(CHALLENGE)
Answer these questions using the text below on the U.S.–Mexico borderlands:
1. How do many conservatives today still portray the region?
2. What do pundits who see past that view argue we need to build?
3. What is the full title of Fernando Alanís Enciso's book?

(EXCERPTED TEXT)

++++++++++++++++++++

Thanks to a recent flurry of books on the U.S.–Mexico borderlands, an even more complicated picture of that region has emerged with important lessons both for our current political moment and historical scholarship. No matter how much work academics do to correct the narrative, many conservatives today still portray the region as ridden with crime and overtaken by undocumented immigrants. If pundits can see beyond this skewed view of things, they focus on longstanding historical connections between the United States and Mexico and argue that we need to build bridges between our countries instead of walls. If observers have an even deeper historical understanding, they may see how the past says a lot about how we have landed where we are today: with a President whose election and term in office have in many ways been based on maligning and committing violent and possibly irreparable harm against immigrants, stoking racial fears, and calling for the construction of more border fencing. Almost all borderlands historians—and, indeed, historians of the United States and Mexico more broadly—have countered these narratives, but not quite in the way that Julian Lim and Fernando Alanís Enciso have done in their respective books, Porous Borders: Multiracial Migrations and the Law in the U.S.–Mexico Borderlands, and They Should Stay There: The Story of Mexican Migration and Repatriation during the Great Depression.

++++++++++++++++++++

Stored entries:
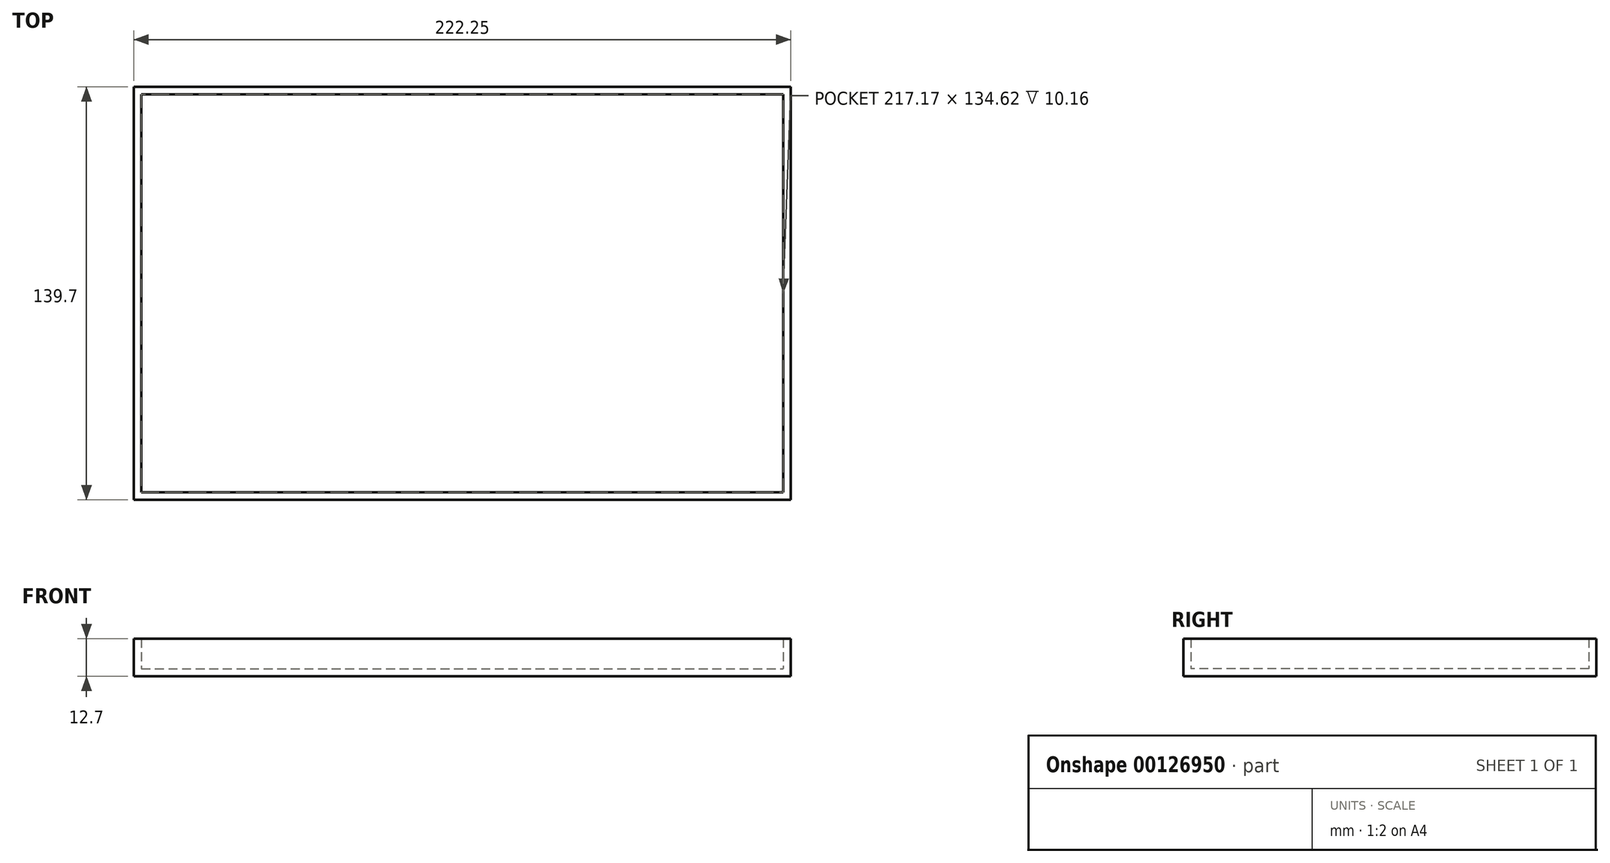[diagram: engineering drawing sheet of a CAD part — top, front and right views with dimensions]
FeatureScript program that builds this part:
annotation { "Feature Type Name" : "Feature", "Feature Type Description" : "" }
export const myFeature = defineFeature(function(context is Context, id is Id, definition is map)
    precondition{}
    {
        {
            var Q0;
            Q0=qCreatedBy(makeId("Top.planeOp"),FACE);
            var sketch = newSketch(context, id + "F0", { "sketchPlane" : qUnion([Q0])});
            skLineSegment(sketch, "E0.bottom", {"start": v(-109.34, 37.92) * mm, "end": v(112.9, 37.92) * mm});
            skLineSegment(sketch, "E0.top", {"start": v(-109.34, -101.78) * mm, "end": v(112.9, -101.78) * mm});
            skLineSegment(sketch, "E0.left", {"start": v(-109.34, 37.92) * mm, "end": v(-109.34, -101.78) * mm});
            skLineSegment(sketch, "E0.right", {"start": v(112.9, 37.92) * mm, "end": v(112.9, -101.78) * mm});
            skSolve(sketch);
        }
        {
            var Q0;
            Q0 = qSketchRegion(id + "F0", true);
            extrude(context, id + "F1", {"entities" : qUnion([Q0]), "depth" : 12.7 * mm});
        }
        {
            var Q0;
            Q0 = qSketchRegion(id + "F0", true);
            extrude(context, id + "F2", {"entities" : qUnion([Q0]), "operationType" : NewBodyOperationType.ADD, "depth" : 12.7 * mm});
        }
        {
            var Q0;
            Q0=makeQuery(id+"F1.opExtrude","CAP_FACE",FACE,{"disambiguationData":[OSD([sQuery(id+"F0.wireOp",EDGE,"E0.bottom"),sQuery(id+"F0.wireOp",EDGE,"E0.top"),sQuery(id+"F0.wireOp",EDGE,"E0.left"),sQuery(id+"F0.wireOp",EDGE,"E0.right")])],"isStart":false});
            shell(context, id + "F3", {"entities" : qUnion([Q0]), "thickness" : 2.54 * mm});
        }
    });
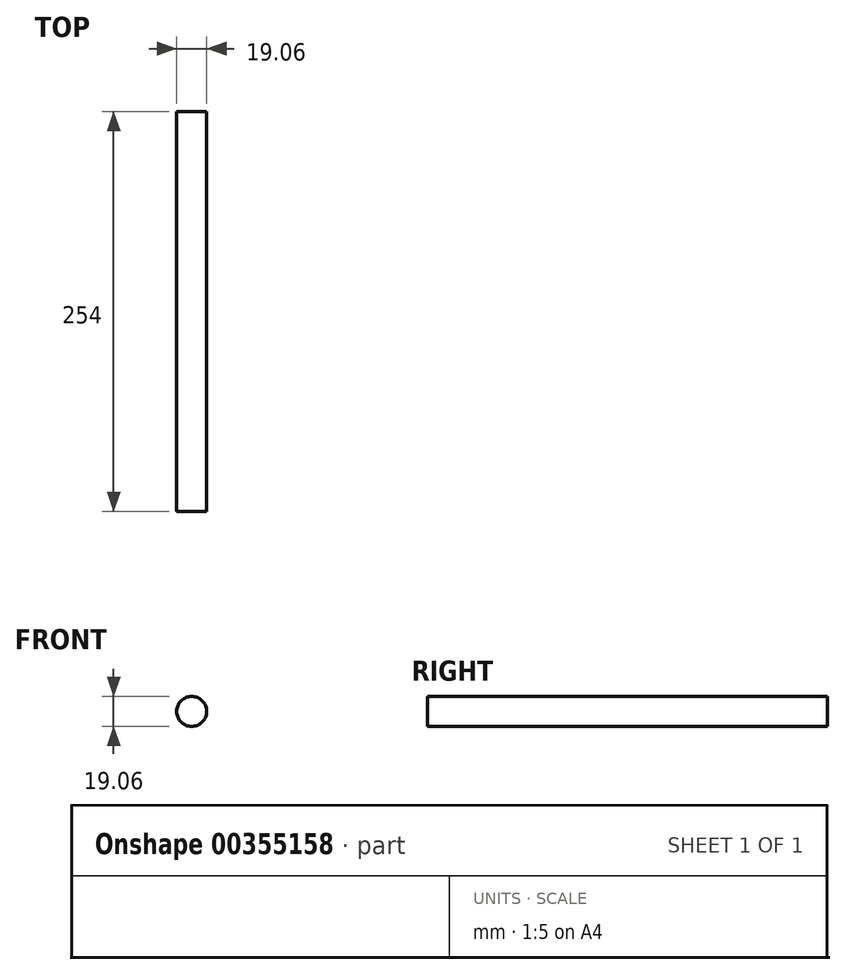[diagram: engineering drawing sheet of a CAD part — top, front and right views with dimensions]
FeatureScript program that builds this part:
annotation { "Feature Type Name" : "Feature", "Feature Type Description" : "" }
export const myFeature = defineFeature(function(context is Context, id is Id, definition is map)
    precondition{}
    {
        {
            var Q0;
            Q0=qCreatedBy(makeId("Front.planeOp"),FACE);
            var sketch = newSketch(context, id + "F0", { "sketchPlane" : qUnion([Q0])});
            skCircle(sketch, "E0", {"center": v(0, 0) * mm, "radius": 9.53 * mm});
            skSolve(sketch);
        }
        {
            var Q0;
            Q0 = qSketchRegion(id + "F0", true);
            extrude(context, id + "F1", {"entities" : qUnion([Q0]), "depth" : 254 * mm});
        }
    });
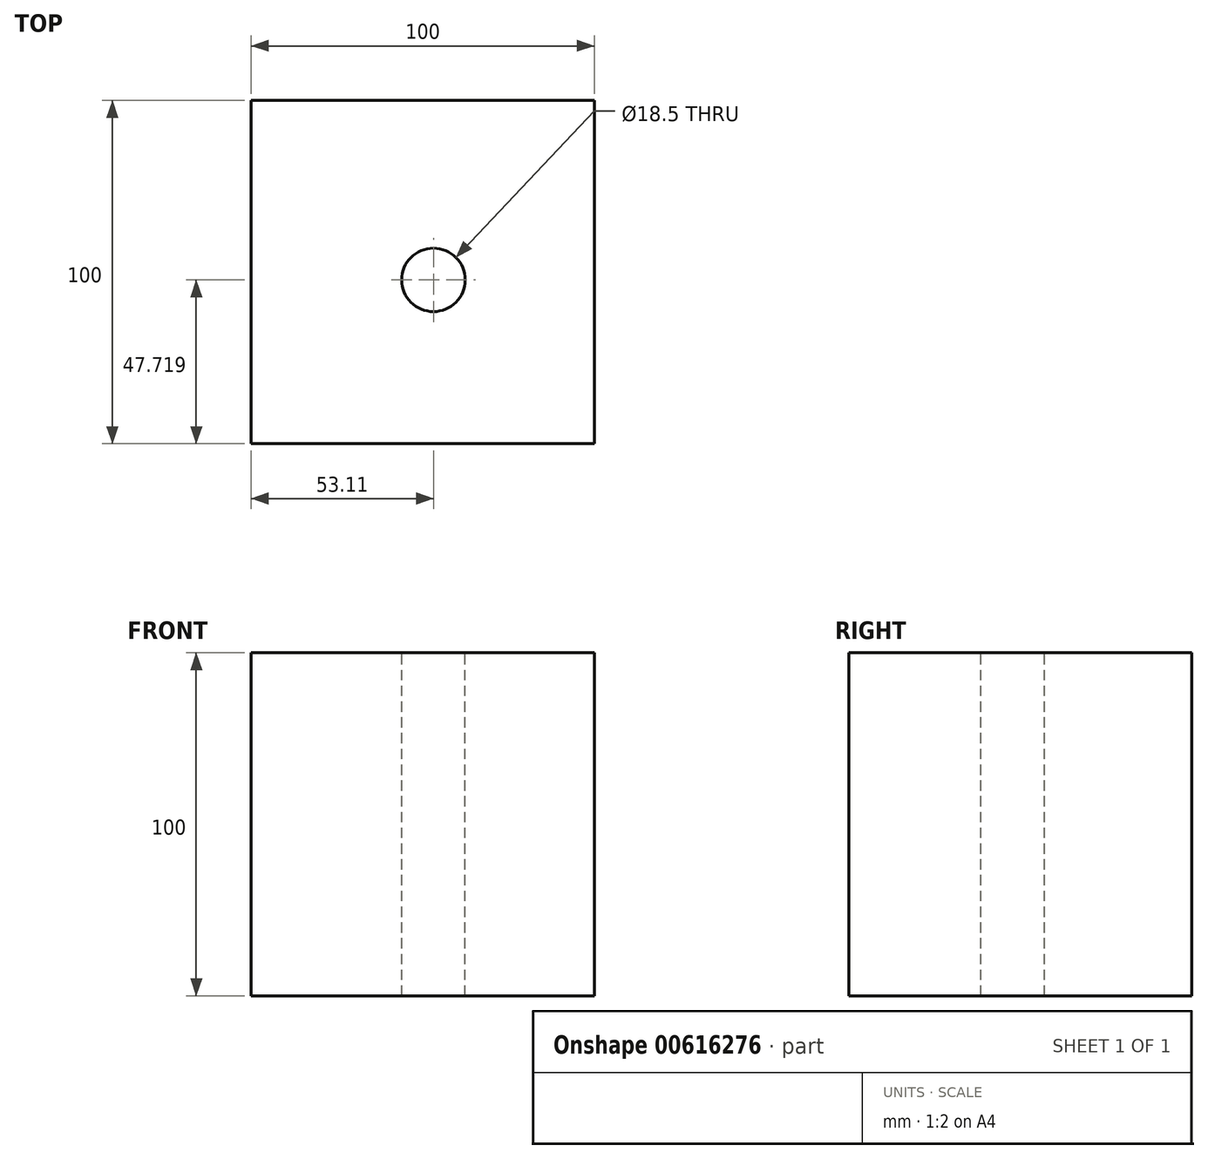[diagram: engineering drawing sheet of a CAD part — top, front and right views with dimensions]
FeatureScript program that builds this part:
annotation { "Feature Type Name" : "Feature", "Feature Type Description" : "" }
export const myFeature = defineFeature(function(context is Context, id is Id, definition is map)
    precondition{}
    {
        {
            var Q0;
            Q0=qCreatedBy(makeId("Front.planeOp"),FACE);
            var sketch = newSketch(context, id + "F0", { "sketchPlane" : qUnion([Q0])});
            skLineSegment(sketch, "E0.bottom", {"start": v(0, 0) * mm, "end": v(100, 0) * mm});
            skLineSegment(sketch, "E0.top", {"start": v(0, 100) * mm, "end": v(100, 100) * mm});
            skLineSegment(sketch, "E0.left", {"start": v(0, 0) * mm, "end": v(0, 100) * mm});
            skLineSegment(sketch, "E0.right", {"start": v(100, 0) * mm, "end": v(100, 100) * mm});
            skSolve(sketch);
        }
        {
            var Q0;
            Q0 = qSketchRegion(id + "F0", true);
            extrude(context, id + "F1", {"entities" : qUnion([Q0]), "depth" : 100 * mm, "offsetDistance" : 25 * mm});
        }
        {
            var Q0;
            Q0=makeQuery(id+"F1.opExtrude","SWEPT_FACE",FACE,{"disambiguationData":[OSD([sQuery(id+"F0.wireOp",EDGE,"E0.top")])]});
            var sketch = newSketch(context, id + "F2", { "sketchPlane" : qUnion([Q0])});
            skPoint(sketch, "E1", {"position": v(53.1, -52.28) * mm});
            skSolve(sketch);
        }
        {
            var Q0;
            Q0=sQuery(id+"F2.wireOp",VERTEX,"E1");
            var Q1;
            Q1=makeQuery(id+"F1.opExtrude","SWEPT_BODY",BODY,{"disambiguationData":[OSD([sQuery(id+"F0.wireOp",EDGE,"E0.bottom"),sQuery(id+"F0.wireOp",EDGE,"E0.top"),sQuery(id+"F0.wireOp",EDGE,"E0.left"),sQuery(id+"F0.wireOp",EDGE,"E0.right")])]});
            hole(context, id + "F3", {"style" : HoleStyle.SIMPLE, "endStyle" : HoleEndStyle.THROUGH, "standardTappedOrClearance" : lookupTablePath({ "standard" : "ISO", "engagement" : "75%", "pitch" : "1.5 mm", "size" : "M20", "type" : "Tapped" }), "standardBlindInLast" : lookupTablePath({ "standard" : "ISO", "engagement" : "75%", "pitch" : "1.5 mm", "size" : "M20", "type" : "Tapped" }), "holeDiameter" : 18.5 * mm, "majorDiameter" : 20 * mm, "showTappedDepth" : true, "isTappedThrough" : true, "tappedDepth" : 12 * mm, "tapClearance" : 3, "locations" : qUnion([Q0]), "scope" : qUnion([Q1])});
        }
    });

++++++++++++++++++++

(TASK RESPONSE)
1. As ridden with crime and overtaken by undocumented immigrants.
2. Bridges between our countries instead of walls.
3. They Should Stay There: The Story of Mexican Migration and Repatriation during the Great Depression.